Competitive Dance ?

 

 

Competitive dance is a popular, widespread activity in which competitors perform dances in any of several permitted type of dance. The competitive dance industry largely consists of competition production companies—also sometimes called dance competition companies—that conduct regional competitions at stops along their annual, nationwide tours. Dancers who compete at these regional competitions are students ranging in age from approximately four to eighteen years old. Advanced dancers may be chosen to compete solos, duets, trios, or in a small group dance in addition to or in place of large group routines. Competitions typically begin in January and end in June.

 

 

Regional Competitions

Regional competitions are held at high school auditoriums or other performance venues that include a stage and space for judges and audience. Such venues are typically rented for periods ranging from one to four consecutive days, depending on the number of dancers scheduled to compete.

 

National Competitions

National competitions typically take place in major metropolitan areas in large, rented spaces such as hotel conference rooms or convention centers, with portable stages, sound and lighting systems installed just for the competition event.

  • Dance classes and workshops. At some competitions, these classes are adjudicated to produce partial scores for title contenders.

  • A dance-off or dance-down.

  • Choreography workshop for title contenders.

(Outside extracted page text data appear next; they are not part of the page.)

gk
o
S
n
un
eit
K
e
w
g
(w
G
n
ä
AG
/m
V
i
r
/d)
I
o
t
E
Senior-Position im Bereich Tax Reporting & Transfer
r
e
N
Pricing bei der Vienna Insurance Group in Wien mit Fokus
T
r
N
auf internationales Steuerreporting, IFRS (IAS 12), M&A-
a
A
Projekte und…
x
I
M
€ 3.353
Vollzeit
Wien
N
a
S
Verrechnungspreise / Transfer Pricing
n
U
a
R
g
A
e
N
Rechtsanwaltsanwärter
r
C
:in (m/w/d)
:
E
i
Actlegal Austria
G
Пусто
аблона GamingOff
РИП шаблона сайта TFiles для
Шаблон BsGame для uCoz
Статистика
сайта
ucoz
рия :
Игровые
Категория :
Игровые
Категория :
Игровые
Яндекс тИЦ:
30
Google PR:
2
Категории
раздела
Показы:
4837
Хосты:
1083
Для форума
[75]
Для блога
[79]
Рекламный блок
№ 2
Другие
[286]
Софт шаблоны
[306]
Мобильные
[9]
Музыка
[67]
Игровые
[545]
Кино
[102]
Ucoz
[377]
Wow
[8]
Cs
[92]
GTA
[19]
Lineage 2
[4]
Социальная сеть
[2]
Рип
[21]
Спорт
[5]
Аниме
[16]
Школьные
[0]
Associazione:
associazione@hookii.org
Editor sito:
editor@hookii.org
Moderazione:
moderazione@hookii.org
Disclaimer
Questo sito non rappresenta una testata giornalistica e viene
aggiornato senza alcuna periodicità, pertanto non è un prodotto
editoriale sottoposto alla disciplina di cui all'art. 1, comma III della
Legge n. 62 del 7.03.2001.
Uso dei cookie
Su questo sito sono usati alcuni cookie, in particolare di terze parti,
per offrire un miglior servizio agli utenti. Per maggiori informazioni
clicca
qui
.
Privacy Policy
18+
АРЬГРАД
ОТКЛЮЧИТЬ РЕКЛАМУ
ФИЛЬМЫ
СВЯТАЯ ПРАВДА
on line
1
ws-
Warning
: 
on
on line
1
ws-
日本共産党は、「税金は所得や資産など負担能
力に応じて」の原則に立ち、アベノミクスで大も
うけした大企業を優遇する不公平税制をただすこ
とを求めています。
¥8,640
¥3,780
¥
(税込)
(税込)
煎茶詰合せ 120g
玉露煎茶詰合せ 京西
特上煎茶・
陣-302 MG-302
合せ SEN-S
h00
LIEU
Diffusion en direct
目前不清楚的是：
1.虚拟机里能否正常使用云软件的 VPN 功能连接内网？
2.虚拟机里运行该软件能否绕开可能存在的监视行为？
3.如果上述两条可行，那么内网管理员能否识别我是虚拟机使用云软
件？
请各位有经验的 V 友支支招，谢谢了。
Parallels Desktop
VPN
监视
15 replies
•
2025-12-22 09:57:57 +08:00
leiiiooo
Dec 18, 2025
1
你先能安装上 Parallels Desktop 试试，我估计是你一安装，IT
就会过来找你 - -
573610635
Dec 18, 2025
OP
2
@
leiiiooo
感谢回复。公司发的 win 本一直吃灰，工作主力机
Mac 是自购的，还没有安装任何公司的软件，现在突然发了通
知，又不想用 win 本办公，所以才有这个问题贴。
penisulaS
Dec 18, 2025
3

  • End-of-the-week banquet. If the title contenders participated in a choreography workshop, they typically perform the dance at this banquet.

 

Award Winning

Dancers celebrate their accomplishments at the end of an awards ceremony. Some competition production companies encourage celebrations like this, while others prefer dancers to take a more introspective approach to the competition results. A dance routine may receive an individual award based on its final score, or based on its ranking in a particular category, depending on the competition. Some competitions issue individual awards for every routine while others present awards only for the highest overall scoring routines at a competition. Top scoring routines are sometimes awarded prize money and/or scholarships for dance education. These routines may also be eligible to advance to a higher level competition.

 

 

Awards are usually issued in the form of trophies and plaques or, less frequently, as medals. Awards nomenclature varies considerably among competitions, although most awards systems have a value theme involving precious metals or gemstones. For example, at some competitions a routine might receive a bronze, silver, gold or platinum award, while at another competition one might receive an emerald, ruby or diamond award. In addition to variations in nomenclature, there are differences insofar as the number of points required for each award. For example, a gold award might require 270 points at one competition and 280 at another.

 

 

Special Awards winning

Some competitions also present judges' choice or other special awards. These awards are usually given without regard to final score. The topics of these awards (e.g., Best Costume, Best Choreography, and Most Original) are often determined by the judge who issues them, although some competitions have fixed, standard topics for special awards.